- 3461 Okunma
- 43 Yorum
- 6 Beğeni
HİÇ SEVMEDİM
Okuduğunuz yazı Günün Yazısı olarak seçilmiştir.
Yıl 1969 Ocak 24 evlendiğimiz gündü.
Birkaç gün daha kalıp Şarkışla ya evimize gideceğiz. Bizi garaja götürecek faytona içi hediye dolu kolileri ve valizimizi yerleştirip vedalara başladık. Hüzün ve sevinç iç içeydi divanda oturan babamın elini öptüm.
Sıkıca sarılıp yanaklarımdan öptü. Elimi bırakmadan gözlerimin içine bakarak hala kulaklarımda çınlayan ve yıllarca aklımdan çıkmayan vasiyet gibi öğüdünü veriyordu.
“Oğlum: evlat acısı yaşamaktan, yetim hakkı yemekten, kuru iftiraya uğramaktan, sabırlı insanın öfkesinden, korkusuz insanın cesaretinden ve kendi nefsinden kork.
Emanetinin kıymetini bil ona sakın el kaldırma çünkü emanetlerin sahibi yüce yaradandır. Zengine yüksünme fakiri hor görme. Askerlerini dövme. Dayak zayıf kişilerin işidir. Büyüğünü say. Küçüğünü sev. Bu öğüdümü sende çocuklarına söyle. Bu yaşıma kadar rabbim bana bunları ihsan etti. Sana da eder inşallah, Allah yar ve yardımcın olsun. Dualarım senin ledir oğlum.
Haydi, güle, güle git”
Arkamızdan dökülen suyun sesini duyduk. Sevdiğimiz insanları geride bırakırken kulağımıza faytonu çeken atların nal sesleri geliyordu. El ele tutuştuğum eşimle garaja kadar hiç konuşmadık. İkimizde tarifi olmayan duygular içindeyiz. Çok eski külüstür denen burunlu otobüsümüzde yerlerimizi alırken binen yolcular bize, bizde onlara bakıyorduk.
Önden çevrilerek çalışan otobüsümüz hareket etmiş. İçeride yüksek sesle konuşmalar başlamıştı. Oturan kadar ayakta yolcularda vardı. Herkes sigara içiyor en arkadaki öndekine bağırarak konuşuyordu.
Eşimin kulağına eğilerek:
“Kusura bakma gülüm, gönül ister ki seni balayına götüreyim. Elimizden gelen bu, bak şu manzarayı ölene dek unutamazsın”

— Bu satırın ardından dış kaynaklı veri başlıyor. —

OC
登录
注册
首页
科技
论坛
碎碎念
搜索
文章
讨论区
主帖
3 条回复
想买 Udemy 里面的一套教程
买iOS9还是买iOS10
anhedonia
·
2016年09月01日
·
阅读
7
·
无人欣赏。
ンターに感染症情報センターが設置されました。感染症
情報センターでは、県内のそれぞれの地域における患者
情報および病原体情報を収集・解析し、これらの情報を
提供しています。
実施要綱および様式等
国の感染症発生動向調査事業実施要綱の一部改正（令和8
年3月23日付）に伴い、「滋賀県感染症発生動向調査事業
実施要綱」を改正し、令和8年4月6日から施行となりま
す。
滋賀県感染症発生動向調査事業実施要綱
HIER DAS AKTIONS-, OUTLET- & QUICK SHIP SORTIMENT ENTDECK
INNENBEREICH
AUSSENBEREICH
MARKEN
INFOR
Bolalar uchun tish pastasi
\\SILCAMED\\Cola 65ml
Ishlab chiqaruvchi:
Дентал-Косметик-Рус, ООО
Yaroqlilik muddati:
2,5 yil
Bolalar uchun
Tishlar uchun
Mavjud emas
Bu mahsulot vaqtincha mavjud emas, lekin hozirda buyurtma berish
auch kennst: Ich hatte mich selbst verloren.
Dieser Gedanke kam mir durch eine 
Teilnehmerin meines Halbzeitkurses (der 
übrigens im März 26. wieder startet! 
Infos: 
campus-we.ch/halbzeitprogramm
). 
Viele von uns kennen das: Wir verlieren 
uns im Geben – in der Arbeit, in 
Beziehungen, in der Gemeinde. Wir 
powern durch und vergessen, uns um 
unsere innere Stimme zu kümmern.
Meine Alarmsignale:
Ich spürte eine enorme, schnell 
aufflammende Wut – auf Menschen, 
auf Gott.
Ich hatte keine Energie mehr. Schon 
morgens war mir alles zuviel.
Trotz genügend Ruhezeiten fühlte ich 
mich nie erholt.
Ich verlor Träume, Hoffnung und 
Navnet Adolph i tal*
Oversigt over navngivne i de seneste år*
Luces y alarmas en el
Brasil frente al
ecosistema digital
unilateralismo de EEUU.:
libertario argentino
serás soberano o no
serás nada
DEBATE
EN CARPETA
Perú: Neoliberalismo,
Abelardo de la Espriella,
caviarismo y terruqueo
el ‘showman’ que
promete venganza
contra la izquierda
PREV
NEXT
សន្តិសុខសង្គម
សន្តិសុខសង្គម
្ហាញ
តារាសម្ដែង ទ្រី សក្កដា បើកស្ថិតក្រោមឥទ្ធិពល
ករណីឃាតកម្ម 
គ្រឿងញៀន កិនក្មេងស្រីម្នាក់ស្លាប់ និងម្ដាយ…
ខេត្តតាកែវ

Hiç cevap vermedi. Şaşkınlığı üstünde sadece tuttuğu elimi daha da çok sıkmaya başlamıştı. Seksen kilometreyi üç buçuk saatte aldık.
Her günümüz güzeldi. Gece saat yirmi üçte işaret vererek sönen elektriklerin yerini gaz lambaları alıyor, loş ışıkların verdiği sessizlik birbirimize daha çok sokulmamızı sağlıyordu. Yanan sobamızın kızarmış sacları içeriye hem sıcaklık hem de mutluluk saçıyordu.
Sesi alçalıp yükselen kısa dalga polis radyosu tek eğlencemizdi.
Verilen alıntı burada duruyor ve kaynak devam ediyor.